Il Comunicato stampa del 4 gennaio era di per sé una sorpresa. Non solo l’autore di Fiducia supplicans, il Prefetto del Dicastero per la Dottrina della Fede, Cardinale Víctor Manuel Fernández, aveva insistito nel documento originale sul fatto che non ci sarebbero stati forniti ulteriori chiarimenti o istruzioni. Fernández aveva anche rilasciato diverse interviste in cui – tra altre cose – accusava coloro che si erano opposti alla Dichiarazione e/o avevano chiesto chiarimenti, di averla fraintesa, sia deliberatamente, sia per averla letta in un momento di cattivo umore. Mala leche – letteralmente “latte avariata” – era il colorito idioma della lingua spagnola che aveva utilizzato.
Era una strana posizione da assumere – per non dire “improbabile” – che richiedeva di credere che l’episcopato latino in ampie fasce del sud e dell’est del mondo, insieme alla leadership della più grande Chiesa sui iuris di rito non latino del mondo e ad una schiera di altri attraverso l’intero ampio spettro di opinioni e stato di vita nella Chiesa, avrebbero semplicemente accolto la Fiducia supplicans, mentre erano mal disposti.
Non importa.
A sentirlo raccontare da Fernández nel suo Comunicato stampa, tutto rimane come lo era il giorno prima che la Fiducia supplicans apparve, con sacerdoti che non si tirano indietro dal fare il segno della croce su chi lo chiede, come già accadeva in precedenza.
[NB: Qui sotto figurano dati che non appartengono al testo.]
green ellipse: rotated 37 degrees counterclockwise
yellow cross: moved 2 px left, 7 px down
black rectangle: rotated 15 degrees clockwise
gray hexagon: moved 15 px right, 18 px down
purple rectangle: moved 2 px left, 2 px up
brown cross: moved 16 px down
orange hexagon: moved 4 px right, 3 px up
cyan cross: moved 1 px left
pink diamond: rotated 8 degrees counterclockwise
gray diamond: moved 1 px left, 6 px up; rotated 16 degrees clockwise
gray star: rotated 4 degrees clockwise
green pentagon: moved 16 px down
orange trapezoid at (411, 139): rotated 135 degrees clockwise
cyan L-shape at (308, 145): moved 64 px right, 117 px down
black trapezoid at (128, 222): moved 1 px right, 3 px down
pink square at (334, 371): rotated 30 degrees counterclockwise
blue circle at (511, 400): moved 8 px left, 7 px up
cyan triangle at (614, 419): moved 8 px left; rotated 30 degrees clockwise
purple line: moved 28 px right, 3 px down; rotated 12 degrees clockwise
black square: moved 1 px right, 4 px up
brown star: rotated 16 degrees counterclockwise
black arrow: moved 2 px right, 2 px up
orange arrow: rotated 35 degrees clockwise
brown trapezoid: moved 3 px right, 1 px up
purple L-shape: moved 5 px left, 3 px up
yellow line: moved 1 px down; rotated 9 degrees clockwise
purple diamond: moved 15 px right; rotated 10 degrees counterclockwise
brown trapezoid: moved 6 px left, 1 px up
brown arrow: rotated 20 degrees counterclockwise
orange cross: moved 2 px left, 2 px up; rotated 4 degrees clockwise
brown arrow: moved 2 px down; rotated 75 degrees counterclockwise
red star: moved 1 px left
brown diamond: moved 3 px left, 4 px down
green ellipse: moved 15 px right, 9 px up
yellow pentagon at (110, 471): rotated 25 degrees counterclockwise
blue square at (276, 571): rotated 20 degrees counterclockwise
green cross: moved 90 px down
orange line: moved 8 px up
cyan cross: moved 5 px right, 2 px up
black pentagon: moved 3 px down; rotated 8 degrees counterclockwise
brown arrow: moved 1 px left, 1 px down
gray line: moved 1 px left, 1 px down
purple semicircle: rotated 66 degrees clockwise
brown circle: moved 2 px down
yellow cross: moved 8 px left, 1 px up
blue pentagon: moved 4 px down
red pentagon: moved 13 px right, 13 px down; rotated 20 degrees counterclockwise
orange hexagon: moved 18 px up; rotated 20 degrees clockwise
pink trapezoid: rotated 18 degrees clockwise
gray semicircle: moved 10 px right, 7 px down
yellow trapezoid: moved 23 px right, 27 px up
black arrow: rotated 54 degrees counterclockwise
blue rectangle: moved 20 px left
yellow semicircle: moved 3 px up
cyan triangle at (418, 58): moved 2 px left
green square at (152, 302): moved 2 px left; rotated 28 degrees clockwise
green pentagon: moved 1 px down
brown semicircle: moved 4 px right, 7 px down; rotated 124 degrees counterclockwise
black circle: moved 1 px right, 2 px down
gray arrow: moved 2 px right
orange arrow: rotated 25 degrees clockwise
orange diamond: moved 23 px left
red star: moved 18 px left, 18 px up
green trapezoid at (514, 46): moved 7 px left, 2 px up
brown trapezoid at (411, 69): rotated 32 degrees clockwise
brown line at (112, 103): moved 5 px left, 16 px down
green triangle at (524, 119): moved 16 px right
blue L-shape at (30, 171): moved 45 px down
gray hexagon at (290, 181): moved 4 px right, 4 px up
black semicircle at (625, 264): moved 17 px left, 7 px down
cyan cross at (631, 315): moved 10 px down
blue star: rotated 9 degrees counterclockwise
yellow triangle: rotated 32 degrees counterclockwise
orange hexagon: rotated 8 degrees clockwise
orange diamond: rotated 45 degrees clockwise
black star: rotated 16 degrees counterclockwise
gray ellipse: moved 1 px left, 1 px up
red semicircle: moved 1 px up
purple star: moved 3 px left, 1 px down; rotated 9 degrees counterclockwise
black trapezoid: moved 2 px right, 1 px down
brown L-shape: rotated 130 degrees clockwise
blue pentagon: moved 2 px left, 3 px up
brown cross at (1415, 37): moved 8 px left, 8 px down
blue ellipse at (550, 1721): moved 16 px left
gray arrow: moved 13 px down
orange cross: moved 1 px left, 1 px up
È ovvio – o dovrebbe esserlo – che ci sono problemi se questo segno della croce, fatto in modo informale e breve come espressione della grazia di Dio, diventa un atto pubblico con tanto di fotografo al seguito o tweet celebrativi del tipo “Si è fatta la storia”. In questi casi, il castello di sabbia del Dicastero per la Dottrina della Fede crolla, perché non c’è più la buona fede, non c’è più la ricerca della grazia ma per l’attenzione mediatica.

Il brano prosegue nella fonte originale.